Requirement. Render every line of text in the records below as a JSON list of strings, one string per line, with blank lines left out. Leave the pictures out of the list.

Dataset.
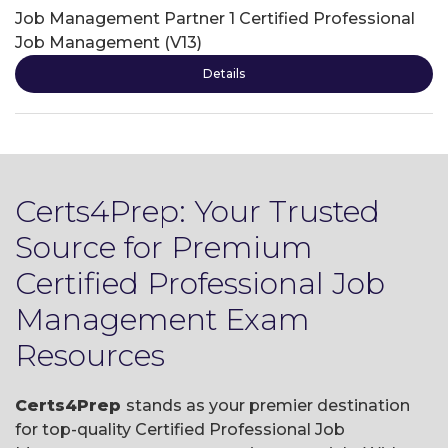
Job Management Partner 1 Certified Professional
Job Management (V13)
Details
Certs4Prep: Your Trusted
Source for Premium
Certified Professional Job
Management Exam
Resources
Certs4Prep
stands as your premier destination
for top-quality Certified Professional Job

Exercise output.
[
  "Job Management Partner 1 Certified Professional",
  "Job Management (V13)",
  "Details",
  "Certs4Prep: Your Trusted",
  "Source for Premium",
  "Certified Professional Job",
  "Management Exam",
  "Resources",
  "Certs4Prep",
  "stands as your premier destination",
  "for top-quality Certified Professional Job"
]